(Saved data entries)

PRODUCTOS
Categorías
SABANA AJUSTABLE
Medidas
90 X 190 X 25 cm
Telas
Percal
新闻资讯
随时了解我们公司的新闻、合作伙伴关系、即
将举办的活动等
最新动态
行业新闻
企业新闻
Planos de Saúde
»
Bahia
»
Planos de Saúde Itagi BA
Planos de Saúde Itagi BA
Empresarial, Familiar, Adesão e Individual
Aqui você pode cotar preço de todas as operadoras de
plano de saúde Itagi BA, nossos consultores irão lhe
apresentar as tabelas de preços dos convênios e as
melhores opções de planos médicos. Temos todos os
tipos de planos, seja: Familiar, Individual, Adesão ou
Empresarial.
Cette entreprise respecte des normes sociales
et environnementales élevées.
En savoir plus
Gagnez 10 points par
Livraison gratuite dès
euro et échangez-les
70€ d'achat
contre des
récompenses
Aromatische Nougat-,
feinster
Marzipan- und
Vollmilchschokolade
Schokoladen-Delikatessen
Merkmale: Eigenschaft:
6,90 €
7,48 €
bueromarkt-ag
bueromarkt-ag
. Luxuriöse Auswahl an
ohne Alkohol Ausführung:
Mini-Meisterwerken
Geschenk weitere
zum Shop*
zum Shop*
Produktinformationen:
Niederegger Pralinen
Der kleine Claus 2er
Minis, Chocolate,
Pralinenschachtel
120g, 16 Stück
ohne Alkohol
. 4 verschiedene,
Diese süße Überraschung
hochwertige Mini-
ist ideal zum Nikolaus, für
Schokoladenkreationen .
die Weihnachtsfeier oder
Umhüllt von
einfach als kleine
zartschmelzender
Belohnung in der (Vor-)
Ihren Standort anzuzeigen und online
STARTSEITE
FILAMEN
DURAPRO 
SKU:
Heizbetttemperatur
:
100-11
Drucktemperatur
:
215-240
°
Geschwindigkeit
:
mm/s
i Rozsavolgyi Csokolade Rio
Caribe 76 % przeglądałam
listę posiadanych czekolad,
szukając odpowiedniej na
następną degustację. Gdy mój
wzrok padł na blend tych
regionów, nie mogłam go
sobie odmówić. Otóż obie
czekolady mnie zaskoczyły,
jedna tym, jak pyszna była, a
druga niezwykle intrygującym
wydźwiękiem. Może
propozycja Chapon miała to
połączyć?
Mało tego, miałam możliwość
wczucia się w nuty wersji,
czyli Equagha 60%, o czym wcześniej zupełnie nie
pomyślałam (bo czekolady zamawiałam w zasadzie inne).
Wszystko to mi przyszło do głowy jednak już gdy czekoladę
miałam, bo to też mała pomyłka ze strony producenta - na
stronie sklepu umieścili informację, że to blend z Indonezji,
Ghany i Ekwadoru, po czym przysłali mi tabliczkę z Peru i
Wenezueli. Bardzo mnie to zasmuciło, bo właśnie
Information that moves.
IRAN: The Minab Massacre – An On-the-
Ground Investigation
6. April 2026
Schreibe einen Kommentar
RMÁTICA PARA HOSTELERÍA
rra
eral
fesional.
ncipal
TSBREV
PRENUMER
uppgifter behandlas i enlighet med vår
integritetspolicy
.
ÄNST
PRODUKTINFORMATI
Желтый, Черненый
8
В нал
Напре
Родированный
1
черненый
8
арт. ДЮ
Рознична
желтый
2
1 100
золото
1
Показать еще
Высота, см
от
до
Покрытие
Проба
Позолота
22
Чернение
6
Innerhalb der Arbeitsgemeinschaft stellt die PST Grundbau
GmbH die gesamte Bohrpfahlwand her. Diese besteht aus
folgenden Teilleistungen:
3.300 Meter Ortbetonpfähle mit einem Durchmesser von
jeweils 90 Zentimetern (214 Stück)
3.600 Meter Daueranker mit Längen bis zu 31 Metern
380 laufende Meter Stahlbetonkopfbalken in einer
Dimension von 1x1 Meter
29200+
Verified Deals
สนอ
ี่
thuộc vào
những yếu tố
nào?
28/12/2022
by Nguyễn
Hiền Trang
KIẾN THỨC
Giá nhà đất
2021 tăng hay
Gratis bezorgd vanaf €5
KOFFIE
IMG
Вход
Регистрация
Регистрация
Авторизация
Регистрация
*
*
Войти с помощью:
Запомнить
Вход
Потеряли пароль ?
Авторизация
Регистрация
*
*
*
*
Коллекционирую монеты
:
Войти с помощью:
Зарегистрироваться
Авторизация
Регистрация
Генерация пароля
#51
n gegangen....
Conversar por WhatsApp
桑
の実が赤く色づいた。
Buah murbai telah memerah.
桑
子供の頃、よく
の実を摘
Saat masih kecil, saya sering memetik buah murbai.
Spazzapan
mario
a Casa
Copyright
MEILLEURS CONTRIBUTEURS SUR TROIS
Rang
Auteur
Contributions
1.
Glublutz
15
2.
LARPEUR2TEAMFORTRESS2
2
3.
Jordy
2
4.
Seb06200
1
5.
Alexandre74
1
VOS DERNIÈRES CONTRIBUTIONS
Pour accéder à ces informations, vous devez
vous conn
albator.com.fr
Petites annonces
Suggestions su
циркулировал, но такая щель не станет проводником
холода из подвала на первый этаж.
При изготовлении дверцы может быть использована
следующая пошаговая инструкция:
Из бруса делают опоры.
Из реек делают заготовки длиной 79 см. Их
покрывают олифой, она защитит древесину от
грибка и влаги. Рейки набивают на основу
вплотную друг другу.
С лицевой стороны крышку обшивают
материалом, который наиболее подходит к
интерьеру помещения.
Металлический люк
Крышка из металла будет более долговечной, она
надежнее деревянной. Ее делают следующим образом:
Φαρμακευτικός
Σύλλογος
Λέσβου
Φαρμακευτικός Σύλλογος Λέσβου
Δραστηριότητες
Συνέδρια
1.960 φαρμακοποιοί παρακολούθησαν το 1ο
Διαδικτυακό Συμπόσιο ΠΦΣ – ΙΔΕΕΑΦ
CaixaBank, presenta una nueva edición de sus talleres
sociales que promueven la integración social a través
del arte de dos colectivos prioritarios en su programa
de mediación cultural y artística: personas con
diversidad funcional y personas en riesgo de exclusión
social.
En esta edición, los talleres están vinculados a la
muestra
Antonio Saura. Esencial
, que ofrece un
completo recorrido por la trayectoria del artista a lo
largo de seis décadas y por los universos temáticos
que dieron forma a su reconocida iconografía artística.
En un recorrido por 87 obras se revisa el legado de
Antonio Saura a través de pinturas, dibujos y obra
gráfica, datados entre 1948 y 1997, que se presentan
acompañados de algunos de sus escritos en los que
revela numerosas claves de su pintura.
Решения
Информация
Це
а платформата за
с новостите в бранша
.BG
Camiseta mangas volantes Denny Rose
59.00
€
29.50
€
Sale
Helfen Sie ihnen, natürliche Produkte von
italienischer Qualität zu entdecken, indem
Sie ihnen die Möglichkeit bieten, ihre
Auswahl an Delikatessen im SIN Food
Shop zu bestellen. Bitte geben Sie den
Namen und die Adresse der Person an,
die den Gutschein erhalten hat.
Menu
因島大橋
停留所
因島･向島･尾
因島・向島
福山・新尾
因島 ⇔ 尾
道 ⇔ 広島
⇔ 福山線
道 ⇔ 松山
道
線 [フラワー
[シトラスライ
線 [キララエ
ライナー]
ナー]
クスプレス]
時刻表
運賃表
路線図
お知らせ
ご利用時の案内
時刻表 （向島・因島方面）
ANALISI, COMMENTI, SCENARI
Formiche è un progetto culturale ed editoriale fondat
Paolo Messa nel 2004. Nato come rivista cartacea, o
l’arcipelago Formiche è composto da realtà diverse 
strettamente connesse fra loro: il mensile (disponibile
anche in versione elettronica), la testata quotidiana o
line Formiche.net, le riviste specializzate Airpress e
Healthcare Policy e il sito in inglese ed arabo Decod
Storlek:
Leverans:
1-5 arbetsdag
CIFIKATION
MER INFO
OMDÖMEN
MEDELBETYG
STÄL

## TASK REQUIREMENTS
Could every record be printed again exactly as it reads?

## ANSWER
PRODUCTOS
Categorías
SABANA AJUSTABLE
Medidas
90 X 190 X 25 cm
Telas
Percal
新闻资讯
随时了解我们公司的新闻、合作伙伴关系、即
将举办的活动等
最新动态
行业新闻
企业新闻
Planos de Saúde
»
Bahia
»
Planos de Saúde Itagi BA
Planos de Saúde Itagi BA
Empresarial, Familiar, Adesão e Individual
Aqui você pode cotar preço de todas as operadoras de
plano de saúde Itagi BA, nossos consultores irão lhe
apresentar as tabelas de preços dos convênios e as
melhores opções de planos médicos. Temos todos os
tipos de planos, seja: Familiar, Individual, Adesão ou
Empresarial.
Cette entreprise respecte des normes sociales
et environnementales élevées.
En savoir plus
Gagnez 10 points par
Livraison gratuite dès
euro et échangez-les
70€ d'achat
contre des
récompenses
Aromatische Nougat-,
feinster
Marzipan- und
Vollmilchschokolade
Schokoladen-Delikatessen
Merkmale: Eigenschaft:
6,90 €
7,48 €
bueromarkt-ag
bueromarkt-ag
. Luxuriöse Auswahl an
ohne Alkohol Ausführung:
Mini-Meisterwerken
Geschenk weitere
zum Shop*
zum Shop*
Produktinformationen:
Niederegger Pralinen
Der kleine Claus 2er
Minis, Chocolate,
Pralinenschachtel
120g, 16 Stück
ohne Alkohol
. 4 verschiedene,
Diese süße Überraschung
hochwertige Mini-
ist ideal zum Nikolaus, für
Schokoladenkreationen .
die Weihnachtsfeier oder
Umhüllt von
einfach als kleine
zartschmelzender
Belohnung in der (Vor-)
Ihren Standort anzuzeigen und online
STARTSEITE
FILAMEN
DURAPRO 
SKU:
Heizbetttemperatur
:
100-11
Drucktemperatur
:
215-240
°
Geschwindigkeit
:
mm/s
i Rozsavolgyi Csokolade Rio
Caribe 76 % przeglądałam
listę posiadanych czekolad,
szukając odpowiedniej na
następną degustację. Gdy mój
wzrok padł na blend tych
regionów, nie mogłam go
sobie odmówić. Otóż obie
czekolady mnie zaskoczyły,
jedna tym, jak pyszna była, a
druga niezwykle intrygującym
wydźwiękiem. Może
propozycja Chapon miała to
połączyć?
Mało tego, miałam możliwość
wczucia się w nuty wersji,
czyli Equagha 60%, o czym wcześniej zupełnie nie
pomyślałam (bo czekolady zamawiałam w zasadzie inne).
Wszystko to mi przyszło do głowy jednak już gdy czekoladę
miałam, bo to też mała pomyłka ze strony producenta - na
stronie sklepu umieścili informację, że to blend z Indonezji,
Ghany i Ekwadoru, po czym przysłali mi tabliczkę z Peru i
Wenezueli. Bardzo mnie to zasmuciło, bo właśnie
Information that moves.
IRAN: The Minab Massacre – An On-the-
Ground Investigation
6. April 2026
Schreibe einen Kommentar
RMÁTICA PARA HOSTELERÍA
rra
eral
fesional.
ncipal
TSBREV
PRENUMER
uppgifter behandlas i enlighet med vår
integritetspolicy
.
ÄNST
PRODUKTINFORMATI
Желтый, Черненый
8
В нал
Напре
Родированный
1
черненый
8
арт. ДЮ
Рознична
желтый
2
1 100
золото
1
Показать еще
Высота, см
от
до
Покрытие
Проба
Позолота
22
Чернение
6
Innerhalb der Arbeitsgemeinschaft stellt die PST Grundbau
GmbH die gesamte Bohrpfahlwand her. Diese besteht aus
folgenden Teilleistungen:
3.300 Meter Ortbetonpfähle mit einem Durchmesser von
jeweils 90 Zentimetern (214 Stück)
3.600 Meter Daueranker mit Längen bis zu 31 Metern
380 laufende Meter Stahlbetonkopfbalken in einer
Dimension von 1x1 Meter
29200+
Verified Deals
สนอ
ี่
thuộc vào
những yếu tố
nào?
28/12/2022
by Nguyễn
Hiền Trang
KIẾN THỨC
Giá nhà đất
2021 tăng hay
Gratis bezorgd vanaf €5
KOFFIE
IMG
Вход
Регистрация
Регистрация
Авторизация
Регистрация
*
*
Войти с помощью:
Запомнить
Вход
Потеряли пароль ?
Авторизация
Регистрация
*
*
*
*
Коллекционирую монеты
:
Войти с помощью:
Зарегистрироваться
Авторизация
Регистрация
Генерация пароля
#51
n gegangen....
Conversar por WhatsApp
桑
の実が赤く色づいた。
Buah murbai telah memerah.
桑
子供の頃、よく
の実を摘
Saat masih kecil, saya sering memetik buah murbai.
Spazzapan
mario
a Casa
Copyright
MEILLEURS CONTRIBUTEURS SUR TROIS
Rang
Auteur
Contributions
1.
Glublutz
15
2.
LARPEUR2TEAMFORTRESS2
2
3.
Jordy
2
4.
Seb06200
1
5.
Alexandre74
1
VOS DERNIÈRES CONTRIBUTIONS
Pour accéder à ces informations, vous devez
vous conn
albator.com.fr
Petites annonces
Suggestions su
циркулировал, но такая щель не станет проводником
холода из подвала на первый этаж.
При изготовлении дверцы может быть использована
следующая пошаговая инструкция:
Из бруса делают опоры.
Из реек делают заготовки длиной 79 см. Их
покрывают олифой, она защитит древесину от
грибка и влаги. Рейки набивают на основу
вплотную друг другу.
С лицевой стороны крышку обшивают
материалом, который наиболее подходит к
интерьеру помещения.
Металлический люк
Крышка из металла будет более долговечной, она
надежнее деревянной. Ее делают следующим образом:
Φαρμακευτικός
Σύλλογος
Λέσβου
Φαρμακευτικός Σύλλογος Λέσβου
Δραστηριότητες
Συνέδρια
1.960 φαρμακοποιοί παρακολούθησαν το 1ο
Διαδικτυακό Συμπόσιο ΠΦΣ – ΙΔΕΕΑΦ
CaixaBank, presenta una nueva edición de sus talleres
sociales que promueven la integración social a través
del arte de dos colectivos prioritarios en su programa
de mediación cultural y artística: personas con
diversidad funcional y personas en riesgo de exclusión
social.
En esta edición, los talleres están vinculados a la
muestra
Antonio Saura. Esencial
, que ofrece un
completo recorrido por la trayectoria del artista a lo
largo de seis décadas y por los universos temáticos
que dieron forma a su reconocida iconografía artística.
En un recorrido por 87 obras se revisa el legado de
Antonio Saura a través de pinturas, dibujos y obra
gráfica, datados entre 1948 y 1997, que se presentan
acompañados de algunos de sus escritos en los que
revela numerosas claves de su pintura.
Решения
Информация
Це
а платформата за
с новостите в бранша
.BG
Camiseta mangas volantes Denny Rose
59.00
€
29.50
€
Sale
Helfen Sie ihnen, natürliche Produkte von
italienischer Qualität zu entdecken, indem
Sie ihnen die Möglichkeit bieten, ihre
Auswahl an Delikatessen im SIN Food
Shop zu bestellen. Bitte geben Sie den
Namen und die Adresse der Person an,
die den Gutschein erhalten hat.
Menu
因島大橋
停留所
因島･向島･尾
因島・向島
福山・新尾
因島 ⇔ 尾
道 ⇔ 広島
⇔ 福山線
道 ⇔ 松山
道
線 [フラワー
[シトラスライ
線 [キララエ
ライナー]
ナー]
クスプレス]
時刻表
運賃表
路線図
お知らせ
ご利用時の案内
時刻表 （向島・因島方面）
ANALISI, COMMENTI, SCENARI
Formiche è un progetto culturale ed editoriale fondat
Paolo Messa nel 2004. Nato come rivista cartacea, o
l’arcipelago Formiche è composto da realtà diverse 
strettamente connesse fra loro: il mensile (disponibile
anche in versione elettronica), la testata quotidiana o
line Formiche.net, le riviste specializzate Airpress e
Healthcare Policy e il sito in inglese ed arabo Decod
Storlek:
Leverans:
1-5 arbetsdag
CIFIKATION
MER INFO
OMDÖMEN
MEDELBETYG
STÄL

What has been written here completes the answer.